So I kind of ended up going to sleep when it was close to 4 am last night.

Something I forgot to mention: Passover dinner was not all that good, to my surprise. Of course the Brisket was good, but I just didn't really like the sides. They were too sweet. And I never tasted the turkey or the potatoes. How upsetting...I was so looking forward to it :P

But, in better news, no politics were discussed at the table. Maybe that had something to do with my mom not being there. I think my uncle likes to bring it up when she's around because he knows that she differs greatly from him in political opinions and he likes to push her buttons. ...He was still annoying, though. Don't be mistaken.

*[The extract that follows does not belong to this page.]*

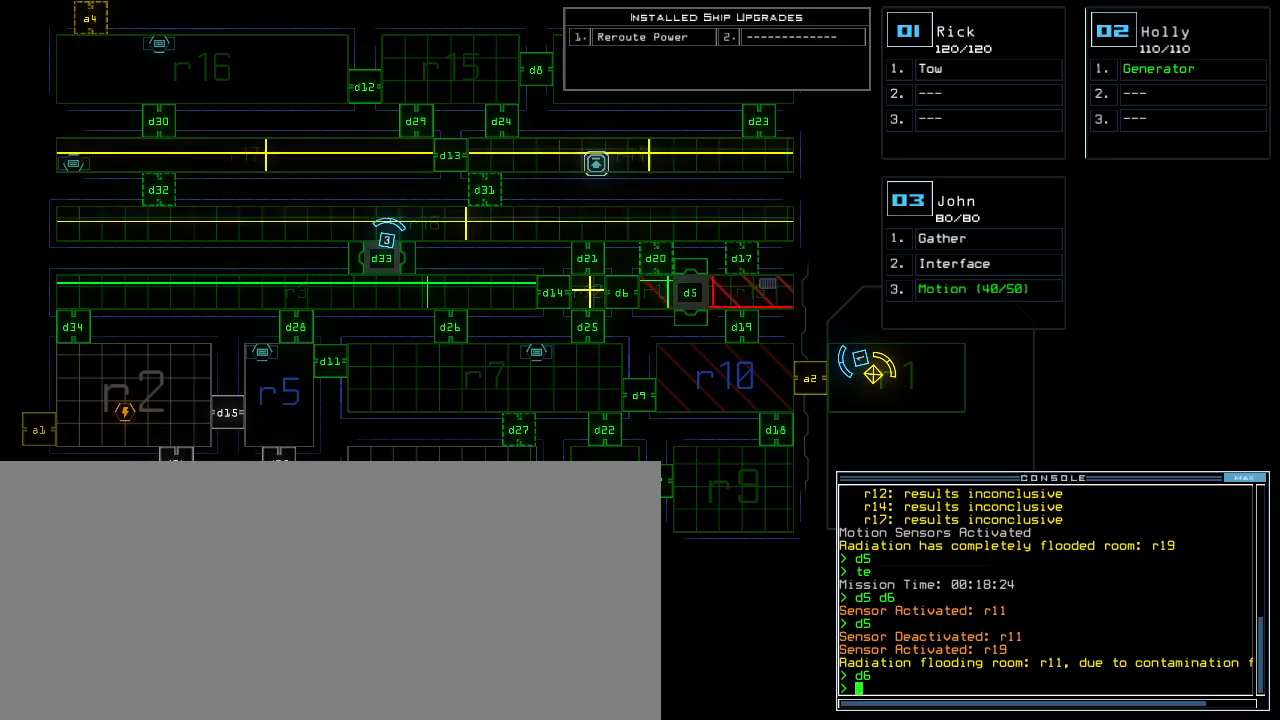
{"keys": [], "events": []}
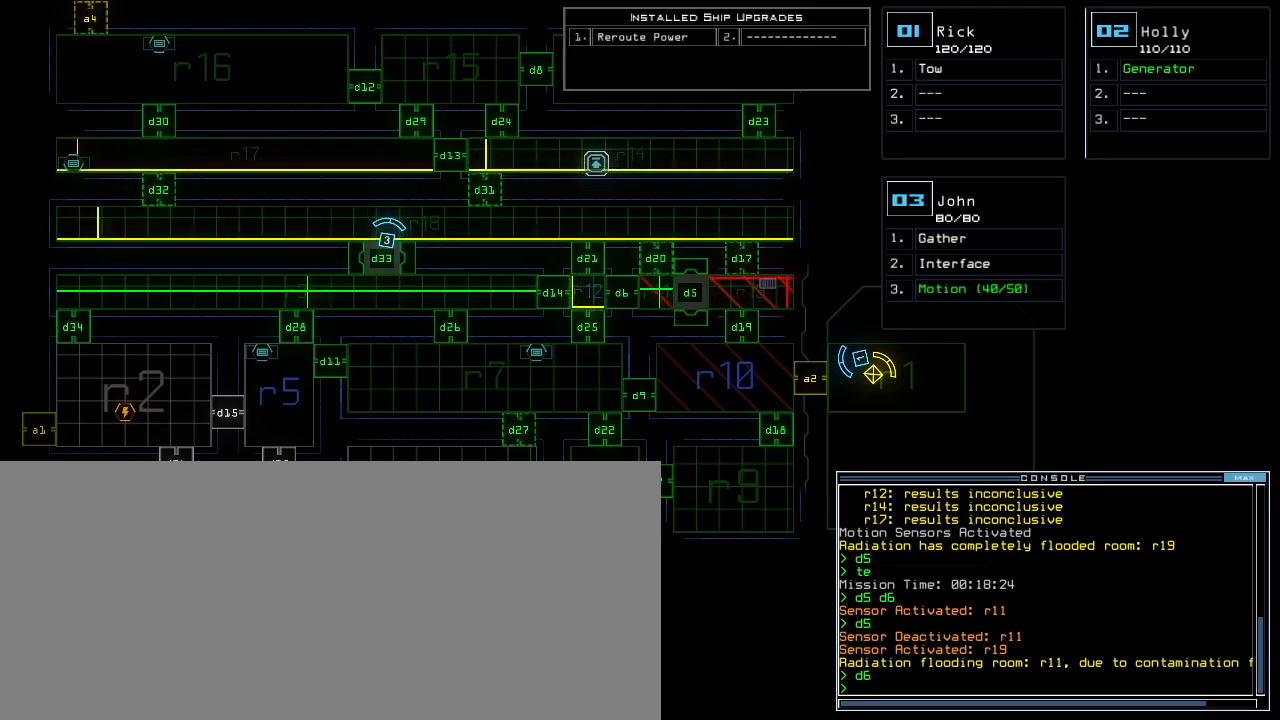
{"keys": [], "events": []}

Some kid, Luke, came to the Seder with his family, too. I think they're friends of Marcia's sister, Ann. Her (Annie's) son, Sam, is really into tennis and all that and I think the kid that came to dinner was a friend of his from like the ITA or something. All I know is that they were making a big deal out of him because he's like 6'3" and he plays in the Juniors. I think he's like 17 or turning 17 soon. Later that evening I asked Sam if he was going to break into the pros soon and he said that he was good, but not good enough to turn pro. I'm sure he'll try, though. I did get to see him play Ping Pong :D And, yes, he was a very good player. You could tell he was a tennis guy.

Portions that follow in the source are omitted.